In April 2014, Jurojin explained their sudden silence by announcing that they had parted ways with lead vocalist James Alper the previous year, claiming "[h]is heart was no longer in [the] band". An instrumental song recorded for their second album, titled Everyday, was posted and the band offered an open audition process for potential singers to email their contributions to the instrumental:"Early last year whilst recording our new album we parted ways with James. His heart was no longer in this band, and we felt it was the right time to seek a new vocalist. We are genuinely excited about the possibilities that this has opened up for us and have since crafted a collection of songs that have pushed us in all aspects of our playing and defined our sound. We can’t wait to find that elusive missing piece of the puzzle and finally release our new music. Who are we after? An exceptional and open-minded vocalist from any genre, any gender, any style. Hard working, dedicated and with drive to push the band forward. Ideally living in the UK or nearby, under 35, and preferably with previous stage experience though not a necessity."Despite receiving hundreds of recordings from hopeful vocalists, including prominent British musicians Lou Raven from Derelict Dream and Ashe O'Hara from TesseracT, the band never found a clear choice and failed to find a replacement for Alper.

In May 2014, Jurojin confirmed that they had still been working on their second album, despite the lack of vocalist, while simultaneously announcing that they would be collaborating with violinist Anna Phoebe of Jethro Tull. The collaboration resulted in several shows throughout 2014, including a support slot for Bob Dylan in July, and the instrumental album Between The Shadow and The Soul arriving in October.

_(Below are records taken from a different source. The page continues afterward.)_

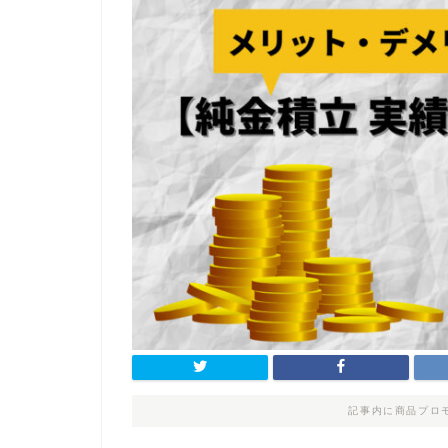
記事内に商品プロ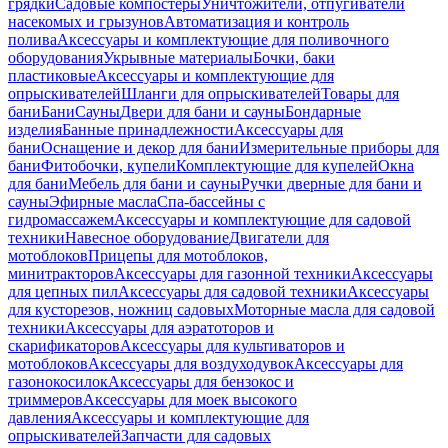
грядки
Садовые компостеры
Уничтожители, отпугиватели
насекомых и грызунов
Автоматизация и контроль
полива
Аксессуары и комплектующие для поливочного
оборудования
Укрывные материалы
Бочки, баки
пластиковые
Аксессуары и комплектующие для
опрыскивателей
Шланги для опрыскивателей
Товары для
бани
Бани
Сауны
Двери для бани и сауны
Бондарные
изделия
Банные принадлежности
Аксессуары для
бани
Оснащение и декор для бани
Измерительные приборы для
бани
Фитобочки, купели
Комплектующие для купелей
Окна
для бани
Мебель для бани и сауны
Ручки дверные для бани и
сауны
Эфирные масла
Спа-бассейны с
гидромассажем
Аксессуары и комплектующие для садовой
техники
Навесное оборудование
Двигатели для
мотоблоков
Прицепы для мотоблоков,
минитракторов
Аксессуары для газонной техники
Аксессуары
для цепных пил
Аксессуары для садовой техники
Аксессуары
для кусторезов, ножниц садовых
Моторные масла для садовой
техники
Аксессуары для аэратоторов и
скарификаторов
Аксессуары для культиваторов и
мотоблоков
Аксессуары для воздуходувок
Аксессуары для
газонокосилок
Аксессуары для бензокос и
триммеров
Аксессуары для моек высокого
давления
Аксессуары и комплектующие для
опрыскивателей
Запчасти для садовых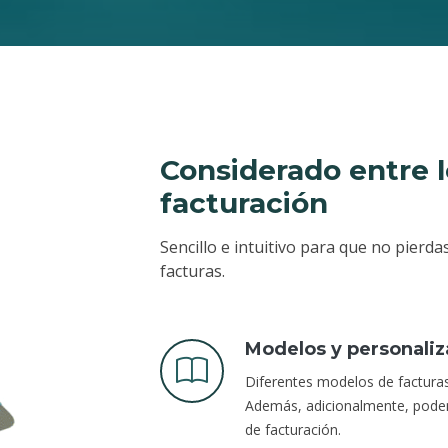
Considerado entre 
facturación
Sencillo e intuitivo para que no pierd
facturas.
Modelos y personaliz
Diferentes modelos de facturas
Además, adicionalmente, podem
de facturación.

Following the collaboration with Anna Phoebe, the band attempted to push on, posting sporadic updates over the next three years, showing band meetings as well as recording and writing sessions.

Jurojin's last social media update came on October 27, 2017.

==Music==
Jurojin occasionally performed a variety of acoustic shows, during which the band focused primarily on its Eastern and acoustic influences that prominently feature the Tabla. In an interview with TotalRock radio in the UK, guitarist Nicolas Rizzi stated that though some of their album tracks feature in these sets, the bulk of songs performed tend to be primarily acoustic songs and never feature in their heavy sets. These are sometimes instrumental, with expanded or reduced lineups and various guest musicians.

In 2009, the band performed with beatboxer Virpal Ghalley in Barbican.

=== Discography ===
- The Living Measure of Time (2010)

=== Collaborative discography ===
- Between The Shadow and The Soul - with Anna Phoebe (2014)

== Past Members ==
- Nicolas Rizzi - Guitars
- Yves Fernandez - Bass
- Simran Ghalley - Tabla
- James Alper - Vocals
- Francesco Lucidi - Drums

Jurojin have occasionally collaborated with acclaimed violinist Anna Phoebe of Jethro Tull and Trans-Siberian Orchestra fame, and she can often be seen performing with the band at select live gigs. Likewise, members of Jurojin are part of Anna's solo band.

Occasional gigs in London can also be seen with Pach Pawar from the band Of The I or Emmanuel Rizzi (little brother of guitarist Nicolas) stepping in on second guitar.

In the band's early days their line-up included Jay Postones, of Heights and TesseracT, as a session drummer not only live but also in the studio, until the band found a permanent drummer, Francesco, for the position in 2010.